Dataset of prostate MRI annotated for anatomical zones and cancer
Lisa C. Adams,
Marcus R. Makowski,
Günther Engel,
Maximilian Rattunde,
Felix Busch,
Patrick Asbach,
Stefan M. Niehues,
Shankeeth Vinayahalingam,
Bram van Ginneken,
Geert Litjens,
Keno K. Bressem
Affiliations
Lisa C. Adams
Charité – Universitätsmedizin Berlin, Corporate Member of Freie Universität Berlin and Humboldt Universität zu Berlin, Institute for Radiology, Hindenburgdamm 30, 12203 Berlin, Germany; Berlin Institute of Health at Charité – Universitätsmedizin Berlin, Charitéplatz 1, 10117 Berlin, Germany
Marcus R. Makowski
Technical University of Munich, Department of Diagnostic and Interventional Radiology, Faculty of Medicine, Ismaninger Str. 22, 81675, Munich, Germany
Günther Engel
Charité – Universitätsmedizin Berlin, Corporate Member of Freie Universität Berlin and Humboldt Universität zu Berlin, Institute for Radiology, Hindenburgdamm 30, 12203 Berlin, Germany; Institute for Diagnostic and Interventional Radiology, Georg-August University, Göttingen, Germany
Maximilian Rattunde
Charité – Universitätsmedizin Berlin, Corporate Member of Freie Universität Berlin and Humboldt Universität zu Berlin, Institute for Radiology, Hindenburgdamm 30, 12203 Berlin, Germany
Felix Busch
Charité – Universitätsmedizin Berlin, Corporate Member of Freie Universität Berlin and Humboldt Universität zu Berlin, Institute for Radiology, Hindenburgdamm 30, 12203 Berlin, Germany
Patrick Asbach
Charité – Universitätsmedizin Berlin, Corporate Member of Freie Universität Berlin and Humboldt Universität zu Berlin, Institute for Radiology, Hindenburgdamm 30, 12203 Berlin, Germany
Stefan M. Niehues
Charité – Universitätsmedizin Berlin, Corporate Member of Freie Universität Berlin and Humboldt Universität zu Berlin, Institute for Radiology, Hindenburgdamm 30, 12203 Berlin, Germany
Shankeeth Vinayahalingam
Radboud University Medical Center, Nijmegen, GA, The Netherlands
Bram van Ginneken
Radboud University Medical Center, Nijmegen, GA, The Netherlands
Geert Litjens
Radboud University Medical Center, Nijmegen, GA, The Netherlands
Keno K. Bressem
Charité – Universitätsmedizin Berlin, Corporate Member of Freie Universität Berlin and Humboldt Universität zu Berlin, Institute for Radiology, Hindenburgdamm 30, 12203 Berlin, Germany; Corresponding author: Dr. Keno Bressem, Department of Radiology, Charité University, Hindenburgdamm 30, 12203 Berlin, Germany.
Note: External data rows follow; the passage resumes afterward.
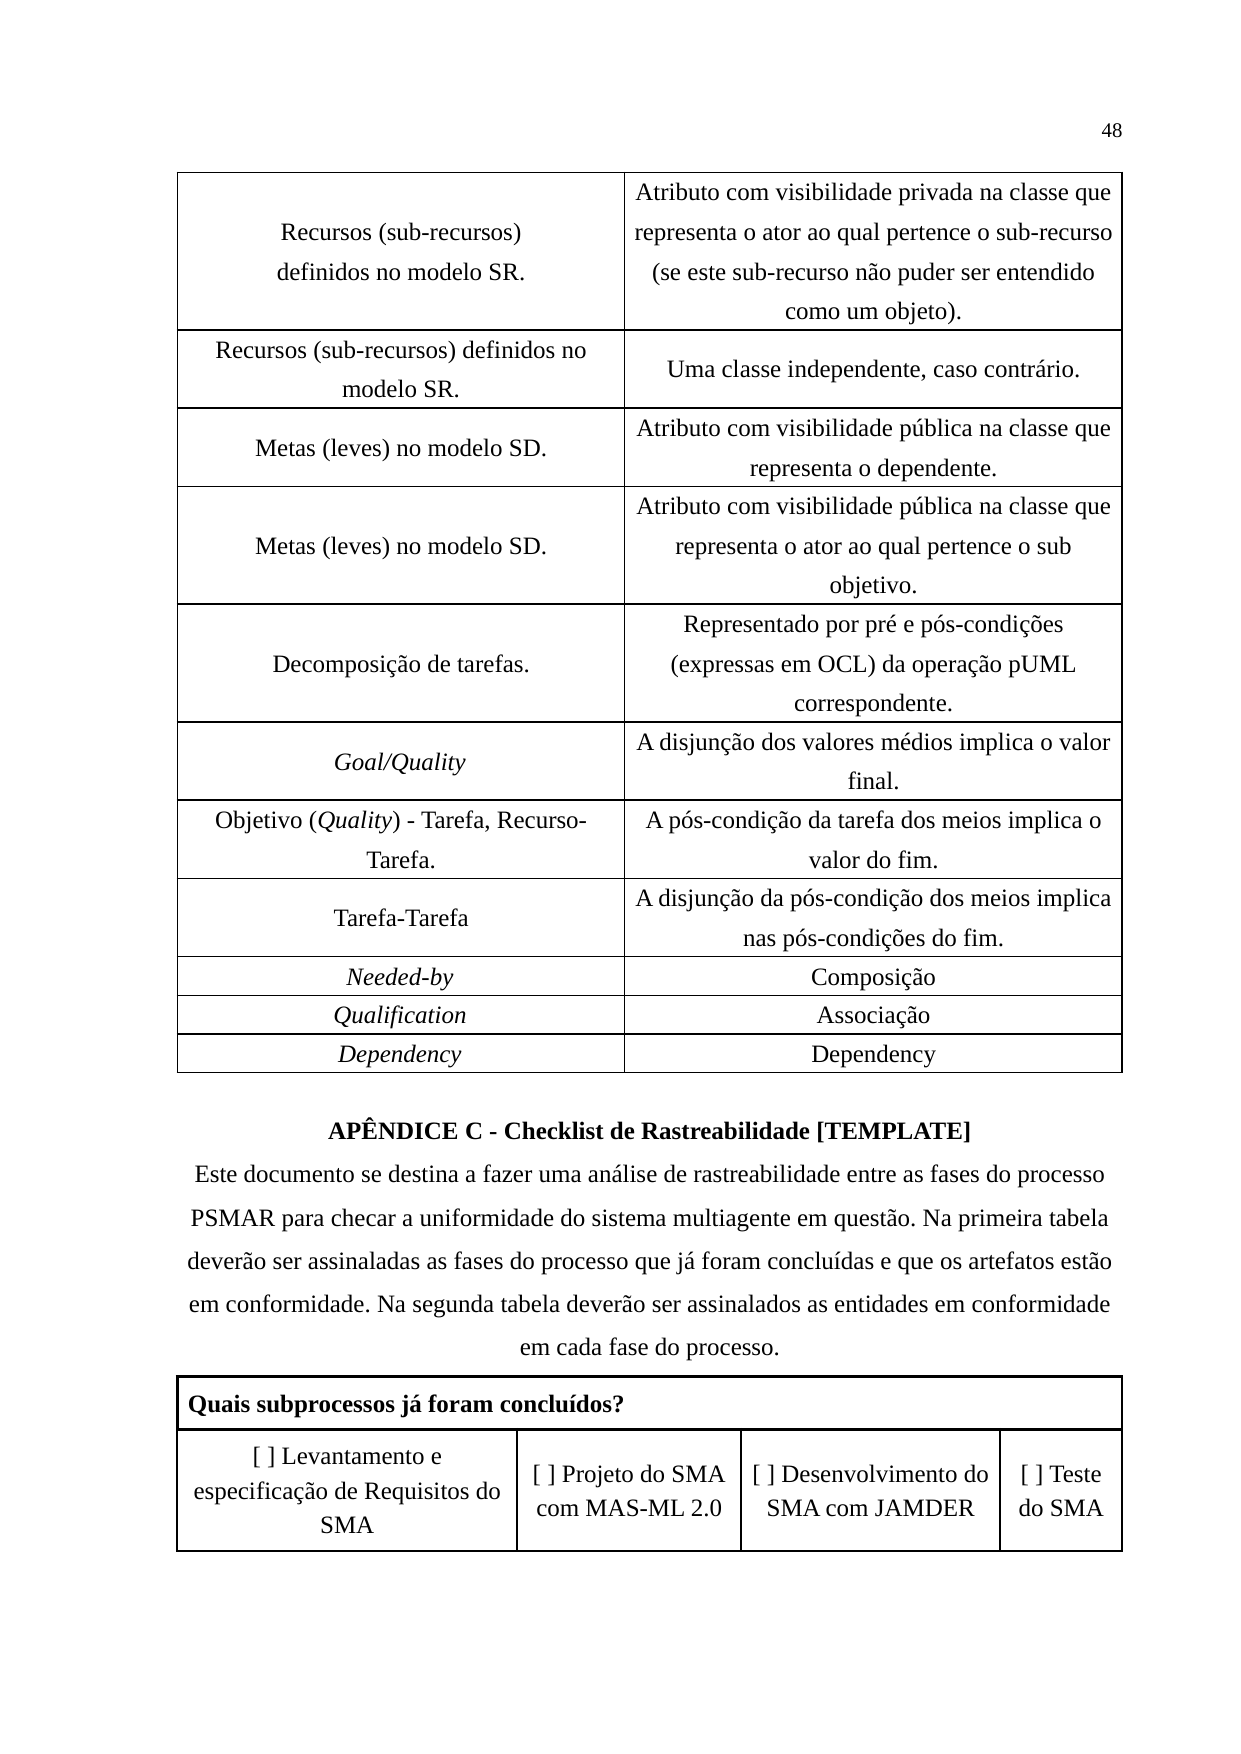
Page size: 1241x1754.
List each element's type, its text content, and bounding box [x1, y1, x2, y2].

table_cell Qualification [178, 996, 624, 1033]
table_cell [ ] Desenvolvimento do SMA com JAMDER [742, 1431, 999, 1549]
table_cell [ ] Levantamento e especificação de Requisitos do SMA [178, 1431, 516, 1549]
table_cell Dependency [178, 1035, 624, 1072]
table_cell Tarefa-Tarefa [178, 879, 624, 956]
table_cell Recursos (sub-recursos) definidos no modelo SR. [178, 173, 624, 329]
table_cell Metas (leves) no modelo SD. [178, 487, 624, 603]
table_cell Atributo com visibilidade pública na classe que representa o ator ao qual pertence o sub objetivo. [625, 487, 1121, 603]
table_cell Needed-by [178, 957, 624, 994]
table_cell [ ] Teste do SMA [1001, 1431, 1121, 1549]
text Este documento se destina a fazer uma análise de rastreabilidade entre as fases do processo PSMAR para checar a uniformidade do sistema multiagente em questão. Na primeira tabela deverão ser assinaladas as fases do processo que já foram concluídas e que os artefatos estão em conformidade. Na segunda tabela deverão ser assinalados as entidades em conformidade em cada fase do processo. [177, 1159, 1122, 1361]
table_cell Representado por pré e pós-condições (expressas em OCL) da operação pUML correspondente. [625, 605, 1121, 721]
table_cell Recursos (sub-recursos) definidos no modelo SR. [178, 331, 624, 407]
table_cell A pós-condição da tarefa dos meios implica o valor do fim. [625, 801, 1121, 878]
table_cell Dependency [625, 1035, 1121, 1072]
table_cell A disjunção dos valores médios implica o valor final. [625, 723, 1121, 799]
table_cell Composição [625, 957, 1121, 994]
table_cell Associação [625, 996, 1121, 1033]
table_cell Atributo com visibilidade privada na classe que representa o ator ao qual pertence o sub-recurso (se este sub-recurso não puder ser entendido como um objeto). [625, 173, 1121, 329]
table_header Quais subprocessos já foram concluídos? [179, 1378, 1121, 1428]
table_cell Goal/Quality [178, 723, 624, 799]
table_cell A disjunção da pós-condição dos meios implica nas pós-condições do fim. [625, 879, 1121, 956]
table_cell [ ] Projeto do SMA com MAS-ML 2.0 [518, 1431, 740, 1549]
table_cell Atributo com visibilidade pública na classe que representa o dependente. [625, 409, 1121, 486]
table_cell Decomposição de tarefas. [178, 605, 624, 721]
table_cell Metas (leves) no modelo SD. [178, 409, 624, 486]
table_cell Uma classe independente, caso contrário. [625, 331, 1121, 407]
text APÊNDICE C - Checklist de Rastreabilidade [TEMPLATE] [177, 1116, 1122, 1145]
table_cell Objetivo (Quality) - Tarefa, Recurso-Tarefa. [178, 801, 624, 878]
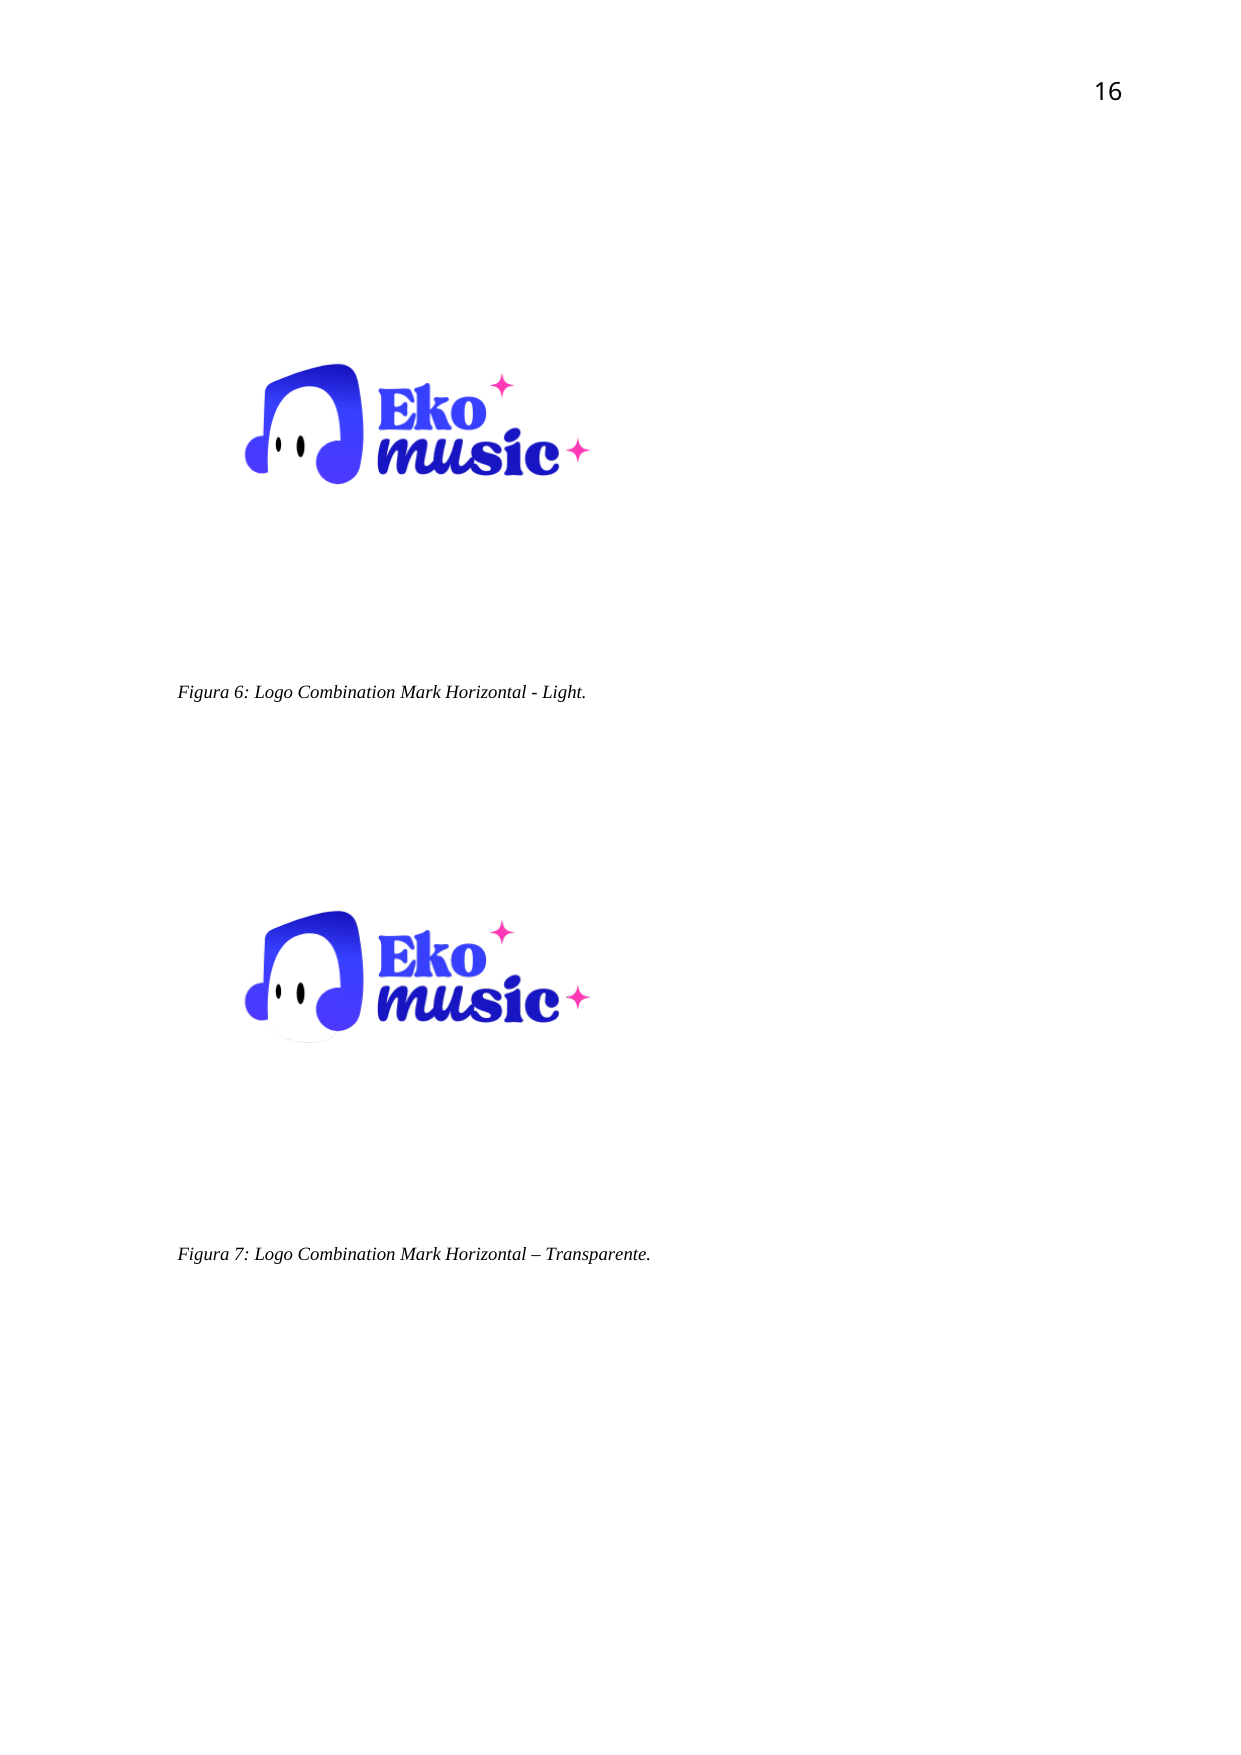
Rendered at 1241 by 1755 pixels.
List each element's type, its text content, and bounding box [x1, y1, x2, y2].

text Figura 6: Logo Combination Mark Horizontal - Light. [177, 681, 1122, 703]
text Figura 7: Logo Combination Mark Horizontal – Transparente. [177, 1243, 1122, 1265]
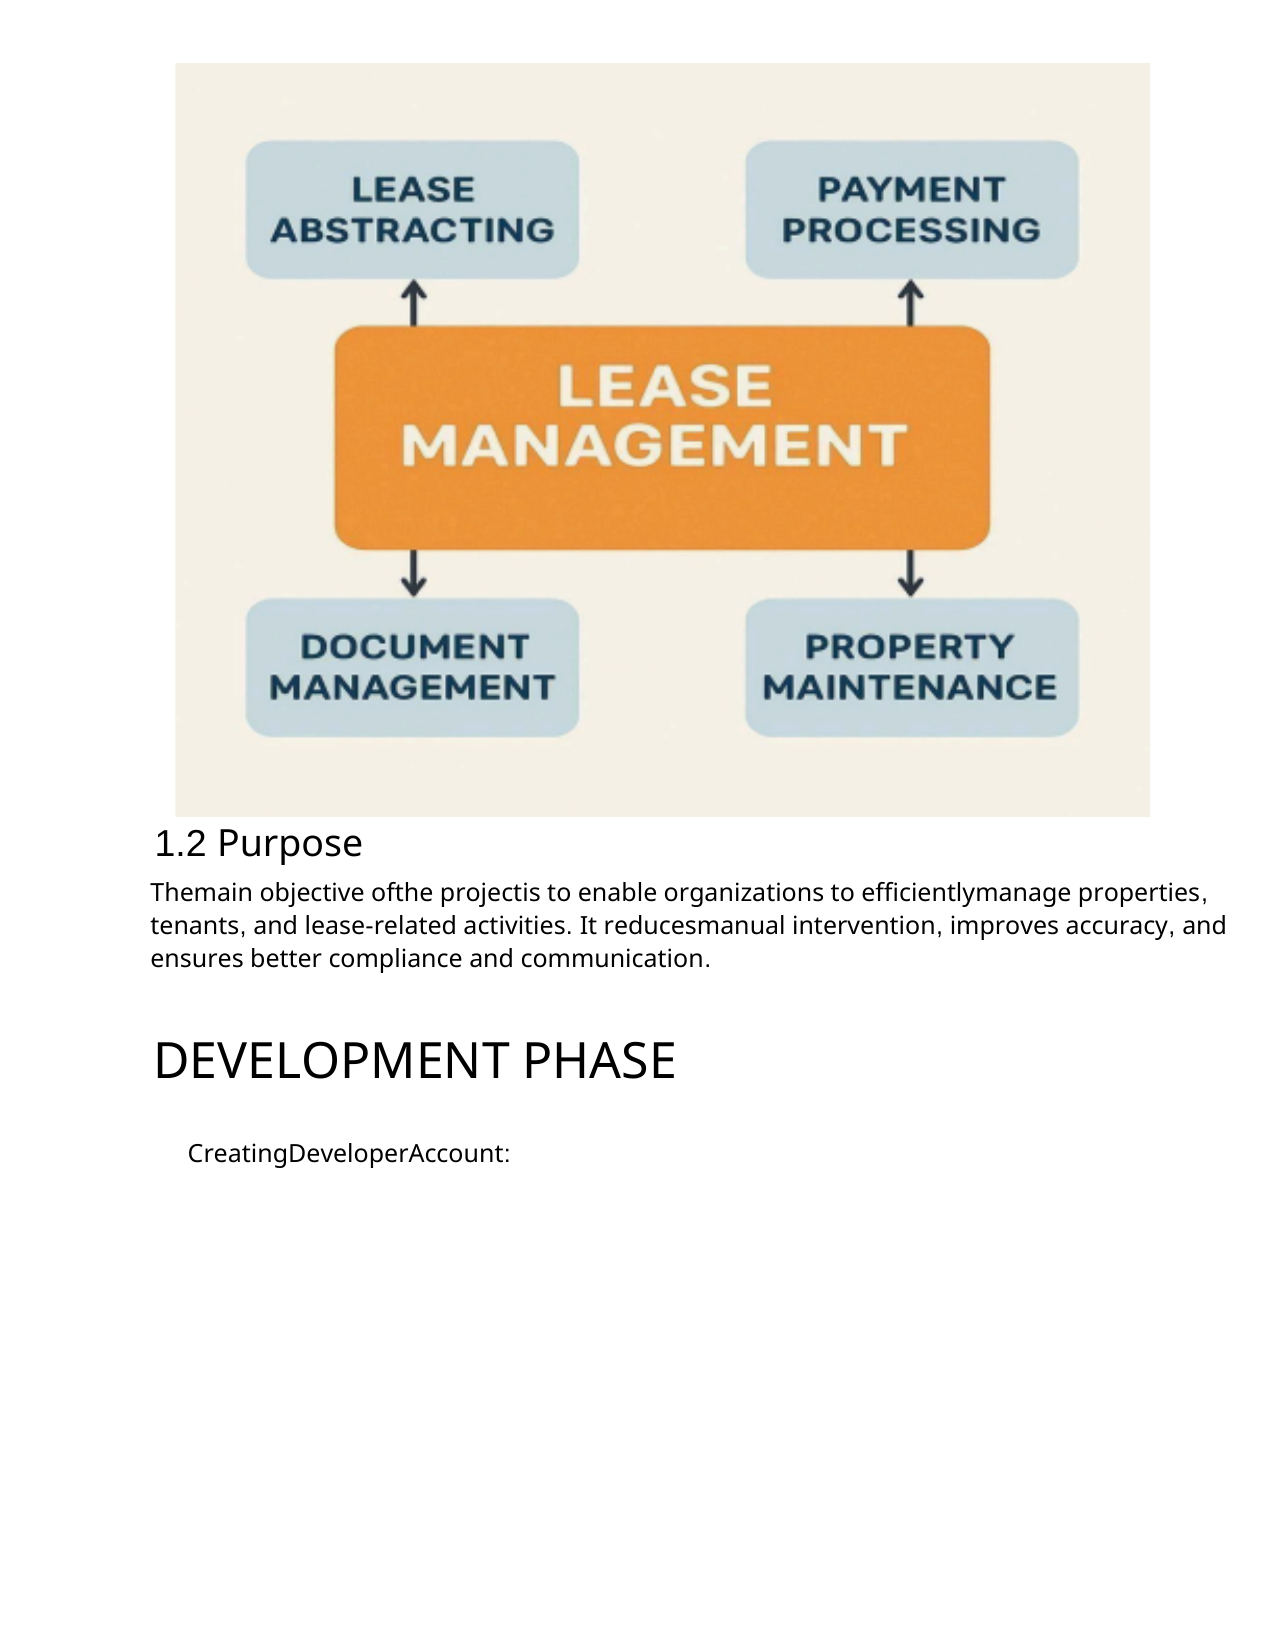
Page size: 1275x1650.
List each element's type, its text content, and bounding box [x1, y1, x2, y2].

text DEVELOPMENT PHASE [153, 1025, 1266, 1093]
text Themain objective ofthe projectis to enable organizations to efficientlymanage properties, tenants, and lease-related activities. It reducesmanual intervention, improves accuracy, and ensures better compliance and communication. [150, 875, 1230, 975]
text 1.2 Purpose [154, 816, 1266, 867]
text CreatingDeveloperAccount: [187, 1135, 1266, 1169]
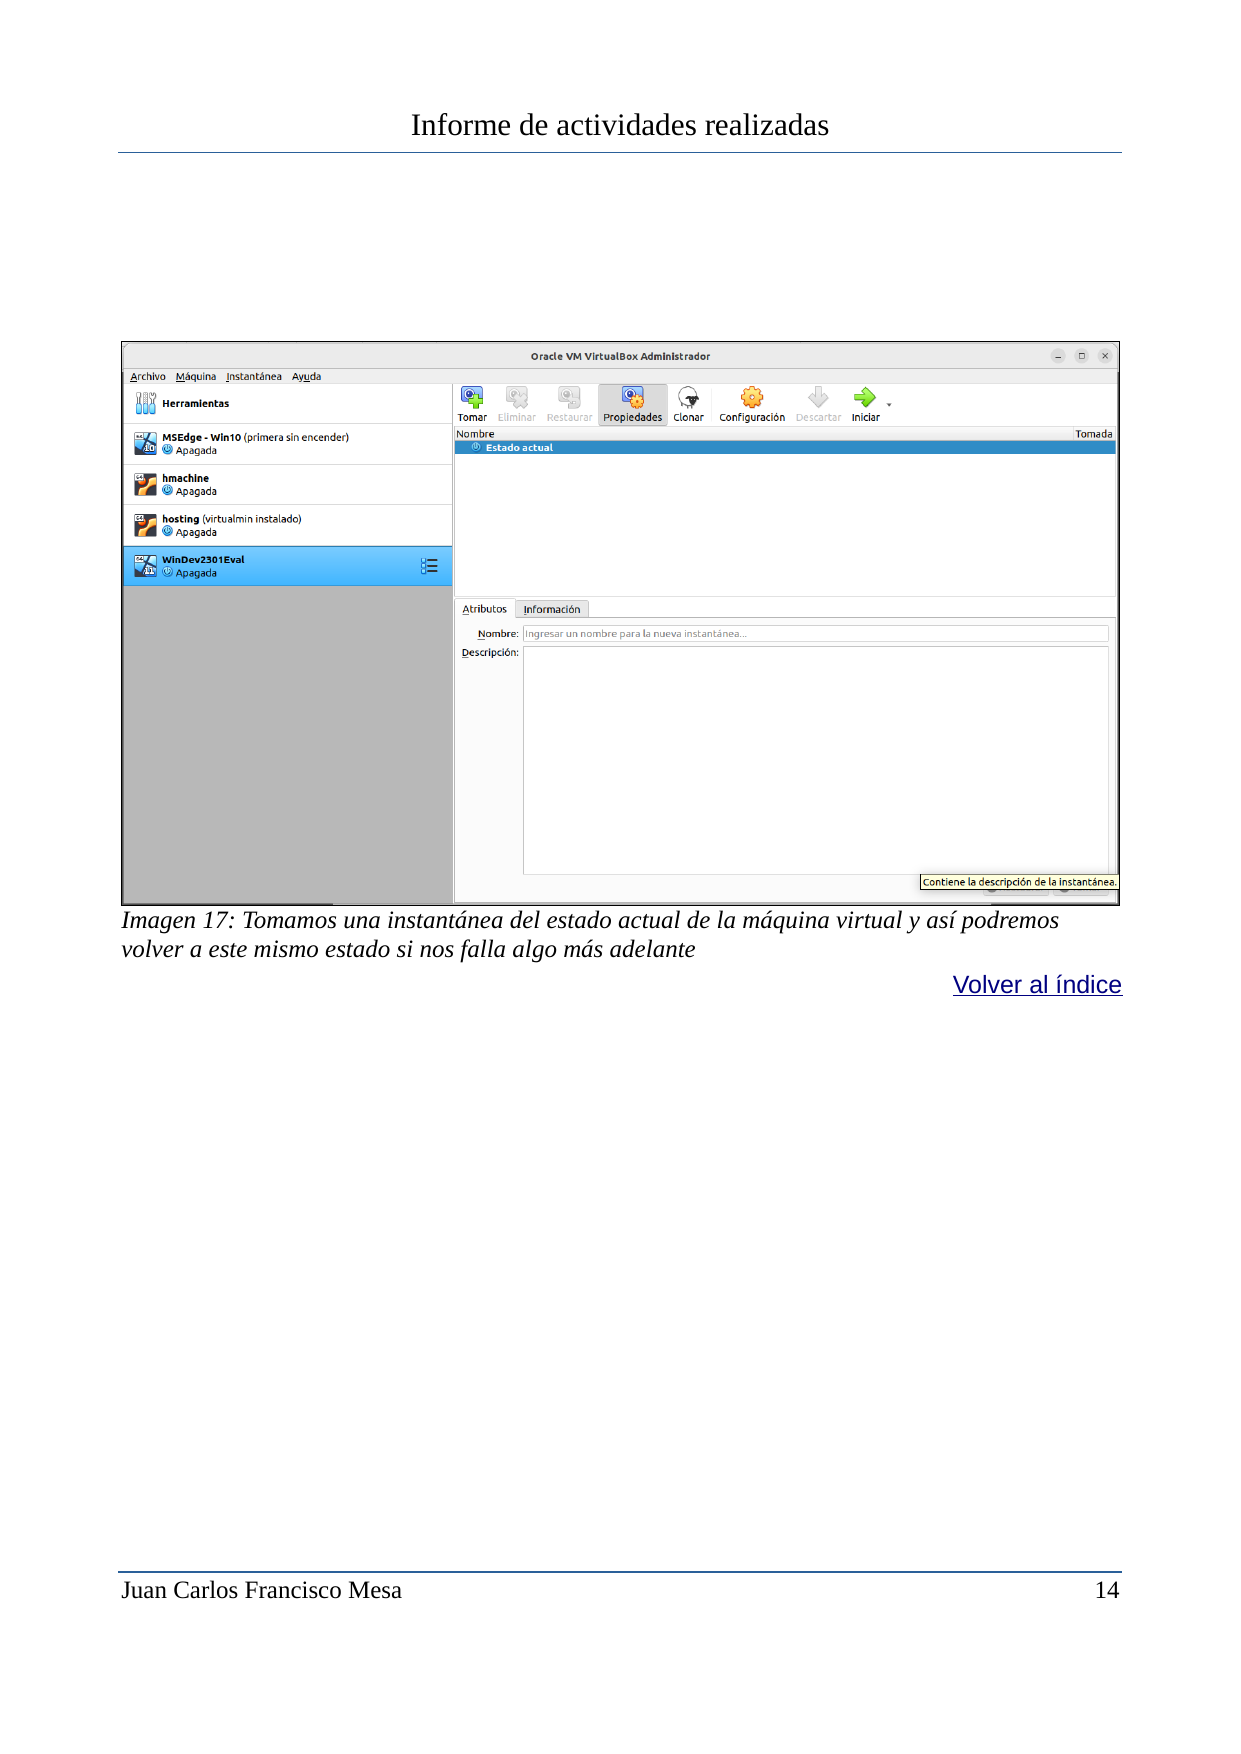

In the present work, we present a publicly available, expert-segmented representative dataset of 158 3.0 Tesla biparametric MRIs [1]. There is an increasing number of studies investigating prostate and prostate carcinoma segmentation using deep learning (DL) with 3D architectures [2–7]. The development of robust and data-driven DL models for prostate segmentation and assessment is currently limited by the availability of openly available expert-annotated datasets [8–10].The dataset contains 3.0 Tesla MRI images of the prostate of patients with suspected prostate cancer. Patients over 50 years of age who had a 3.0 Tesla MRI scan of the prostate that met PI-RADS version 2.1 technical standards were included. All patients received a subsequent biopsy or surgery so that the MRI diagnosis could be verified/matched with the histopathologic diagnosis. For patients who had undergone multiple MRIs, the last MRI, which was less than six months before biopsy/surgery, was included. All patients were examined at a German university hospital (Charité Universitätsmedizin Berlin) between 02/2016 and 01/2020. All MRI were acquired with two 3.0 Tesla MRI scanners (Siemens VIDA and Skyra, Siemens Healthineers, Erlangen, Germany). Axial T2W sequences and axial diffusion-weighted sequences (DWI) with apparent diffusion coefficient maps (ADC) were included in the data set.T2W sequences and ADC maps were annotated by two board-certified radiologists with 6 and 8 years of experience, respectively. For T2W sequences, the central gland (central zone and transitional zone) and peripheral zone were segmented. If areas of suspected prostate cancer (PIRADS score of ≥ 4) were identified on examination, they were segmented in both the T2W sequences and ADC maps.Because restricted diffusion is best seen in DWI images with high b-values, only these images were selected and all images with low b-values were discarded. Data were then anonymized and converted to NIfTI (Neuroimaging Informatics Technology Initiative) format.